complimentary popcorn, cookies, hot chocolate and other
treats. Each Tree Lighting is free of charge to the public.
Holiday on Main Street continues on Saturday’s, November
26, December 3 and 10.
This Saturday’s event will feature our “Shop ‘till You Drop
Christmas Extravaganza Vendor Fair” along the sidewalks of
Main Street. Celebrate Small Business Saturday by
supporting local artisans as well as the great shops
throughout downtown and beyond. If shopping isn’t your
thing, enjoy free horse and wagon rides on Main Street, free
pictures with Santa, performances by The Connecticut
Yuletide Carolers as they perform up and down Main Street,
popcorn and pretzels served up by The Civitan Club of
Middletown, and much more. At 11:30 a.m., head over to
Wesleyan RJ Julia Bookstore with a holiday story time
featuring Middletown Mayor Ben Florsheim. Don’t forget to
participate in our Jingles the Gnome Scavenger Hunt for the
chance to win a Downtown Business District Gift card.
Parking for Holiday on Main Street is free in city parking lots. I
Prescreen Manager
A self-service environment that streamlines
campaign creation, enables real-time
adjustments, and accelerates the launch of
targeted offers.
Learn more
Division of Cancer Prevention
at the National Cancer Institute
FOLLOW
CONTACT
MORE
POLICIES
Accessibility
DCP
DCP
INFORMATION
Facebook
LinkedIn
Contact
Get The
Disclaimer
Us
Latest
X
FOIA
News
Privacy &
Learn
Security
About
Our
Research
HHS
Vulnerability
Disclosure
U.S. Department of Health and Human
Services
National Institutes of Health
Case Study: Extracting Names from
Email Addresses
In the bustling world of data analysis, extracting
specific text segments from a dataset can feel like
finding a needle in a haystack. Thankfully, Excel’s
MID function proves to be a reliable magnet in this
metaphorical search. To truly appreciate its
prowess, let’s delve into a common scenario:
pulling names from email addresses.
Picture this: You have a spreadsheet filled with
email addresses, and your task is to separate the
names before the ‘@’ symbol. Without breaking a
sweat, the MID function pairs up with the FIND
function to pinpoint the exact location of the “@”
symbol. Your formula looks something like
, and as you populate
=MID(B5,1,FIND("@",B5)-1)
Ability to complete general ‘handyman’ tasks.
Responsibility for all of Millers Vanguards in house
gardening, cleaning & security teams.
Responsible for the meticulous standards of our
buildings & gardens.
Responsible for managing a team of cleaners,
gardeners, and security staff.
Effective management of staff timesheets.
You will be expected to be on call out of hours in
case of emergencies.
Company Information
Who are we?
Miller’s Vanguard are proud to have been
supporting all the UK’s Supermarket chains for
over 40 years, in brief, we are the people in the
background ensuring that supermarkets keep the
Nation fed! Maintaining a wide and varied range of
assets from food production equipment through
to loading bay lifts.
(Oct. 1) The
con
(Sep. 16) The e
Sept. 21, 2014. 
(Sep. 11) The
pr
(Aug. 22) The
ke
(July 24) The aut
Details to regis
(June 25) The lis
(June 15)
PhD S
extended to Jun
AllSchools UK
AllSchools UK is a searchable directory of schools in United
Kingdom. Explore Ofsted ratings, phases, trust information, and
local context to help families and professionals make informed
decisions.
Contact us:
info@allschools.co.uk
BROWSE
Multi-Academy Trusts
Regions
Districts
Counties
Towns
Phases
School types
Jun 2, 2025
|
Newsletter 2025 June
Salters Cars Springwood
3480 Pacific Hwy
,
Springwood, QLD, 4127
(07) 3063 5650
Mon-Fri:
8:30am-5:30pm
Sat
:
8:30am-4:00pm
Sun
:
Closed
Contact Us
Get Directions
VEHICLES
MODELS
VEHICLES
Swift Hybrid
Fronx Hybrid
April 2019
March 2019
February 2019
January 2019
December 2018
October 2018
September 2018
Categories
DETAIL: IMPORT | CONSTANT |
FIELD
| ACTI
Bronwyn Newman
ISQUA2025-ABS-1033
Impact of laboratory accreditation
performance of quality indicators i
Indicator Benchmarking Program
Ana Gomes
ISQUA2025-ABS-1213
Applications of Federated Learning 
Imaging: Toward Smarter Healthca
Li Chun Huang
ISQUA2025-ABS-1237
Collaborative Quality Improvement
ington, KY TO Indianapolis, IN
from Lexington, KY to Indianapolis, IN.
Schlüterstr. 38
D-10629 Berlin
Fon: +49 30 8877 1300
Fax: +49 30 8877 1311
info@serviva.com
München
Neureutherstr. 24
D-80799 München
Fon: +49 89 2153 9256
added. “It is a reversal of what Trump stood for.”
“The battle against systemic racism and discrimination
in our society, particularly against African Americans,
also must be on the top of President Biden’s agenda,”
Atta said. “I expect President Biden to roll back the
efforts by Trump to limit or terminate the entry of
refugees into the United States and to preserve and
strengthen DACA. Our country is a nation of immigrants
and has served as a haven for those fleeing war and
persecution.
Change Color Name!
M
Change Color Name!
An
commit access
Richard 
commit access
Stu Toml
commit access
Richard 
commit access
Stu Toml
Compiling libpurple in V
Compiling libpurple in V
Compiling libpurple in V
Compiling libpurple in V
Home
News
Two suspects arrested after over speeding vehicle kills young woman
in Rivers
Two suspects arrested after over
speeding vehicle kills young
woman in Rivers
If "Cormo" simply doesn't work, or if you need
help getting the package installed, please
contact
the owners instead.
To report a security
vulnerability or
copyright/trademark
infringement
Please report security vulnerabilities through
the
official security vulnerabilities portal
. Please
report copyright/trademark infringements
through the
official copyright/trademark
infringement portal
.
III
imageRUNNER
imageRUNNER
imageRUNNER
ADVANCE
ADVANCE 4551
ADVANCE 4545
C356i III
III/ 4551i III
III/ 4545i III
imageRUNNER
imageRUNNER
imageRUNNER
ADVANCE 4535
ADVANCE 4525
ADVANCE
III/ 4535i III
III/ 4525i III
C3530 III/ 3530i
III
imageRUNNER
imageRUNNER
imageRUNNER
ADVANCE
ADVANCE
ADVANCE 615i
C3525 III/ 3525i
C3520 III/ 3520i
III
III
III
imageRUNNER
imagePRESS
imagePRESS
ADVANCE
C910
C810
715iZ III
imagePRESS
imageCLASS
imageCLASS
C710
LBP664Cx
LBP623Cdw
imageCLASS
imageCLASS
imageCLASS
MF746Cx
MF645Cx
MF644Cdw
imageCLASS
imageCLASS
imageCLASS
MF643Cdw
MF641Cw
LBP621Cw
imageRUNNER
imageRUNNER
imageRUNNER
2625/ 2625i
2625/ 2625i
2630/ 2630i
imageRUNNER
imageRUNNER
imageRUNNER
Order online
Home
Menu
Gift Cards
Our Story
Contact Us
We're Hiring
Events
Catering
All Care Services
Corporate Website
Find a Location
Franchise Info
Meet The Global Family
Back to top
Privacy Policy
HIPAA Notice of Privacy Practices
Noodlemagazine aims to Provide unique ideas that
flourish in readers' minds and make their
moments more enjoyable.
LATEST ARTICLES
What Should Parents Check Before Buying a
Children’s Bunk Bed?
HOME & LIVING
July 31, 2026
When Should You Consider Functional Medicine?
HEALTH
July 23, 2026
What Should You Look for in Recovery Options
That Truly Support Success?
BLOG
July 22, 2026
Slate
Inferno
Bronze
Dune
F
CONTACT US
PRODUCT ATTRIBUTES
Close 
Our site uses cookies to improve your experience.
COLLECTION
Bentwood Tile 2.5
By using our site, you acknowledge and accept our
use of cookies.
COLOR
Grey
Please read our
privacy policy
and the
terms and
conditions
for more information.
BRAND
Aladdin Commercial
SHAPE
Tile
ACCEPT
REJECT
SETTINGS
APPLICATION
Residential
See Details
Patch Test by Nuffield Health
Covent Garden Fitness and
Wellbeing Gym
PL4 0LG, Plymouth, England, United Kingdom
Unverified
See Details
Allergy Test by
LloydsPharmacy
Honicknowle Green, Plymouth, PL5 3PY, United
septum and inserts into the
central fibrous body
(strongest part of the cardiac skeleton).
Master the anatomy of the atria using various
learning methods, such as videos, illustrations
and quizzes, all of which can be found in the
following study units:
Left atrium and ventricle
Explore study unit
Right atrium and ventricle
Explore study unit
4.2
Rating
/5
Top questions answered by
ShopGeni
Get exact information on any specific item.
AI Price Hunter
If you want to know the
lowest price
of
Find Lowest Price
◇ ◇ ◇ ◇ ◇ ◇ ◇
### [What needs to be done]
Copy out the data above word for word, from its first line up to and including the line that contains "thing, enjoy free".

### [Answer section]
complimentary popcorn, cookies, hot chocolate and other
treats. Each Tree Lighting is free of charge to the public.
Holiday on Main Street continues on Saturday’s, November
26, December 3 and 10.
This Saturday’s event will feature our “Shop ‘till You Drop
Christmas Extravaganza Vendor Fair” along the sidewalks of
Main Street. Celebrate Small Business Saturday by
supporting local artisans as well as the great shops
throughout downtown and beyond. If shopping isn’t your
thing, enjoy free horse and wagon rides on Main Street, free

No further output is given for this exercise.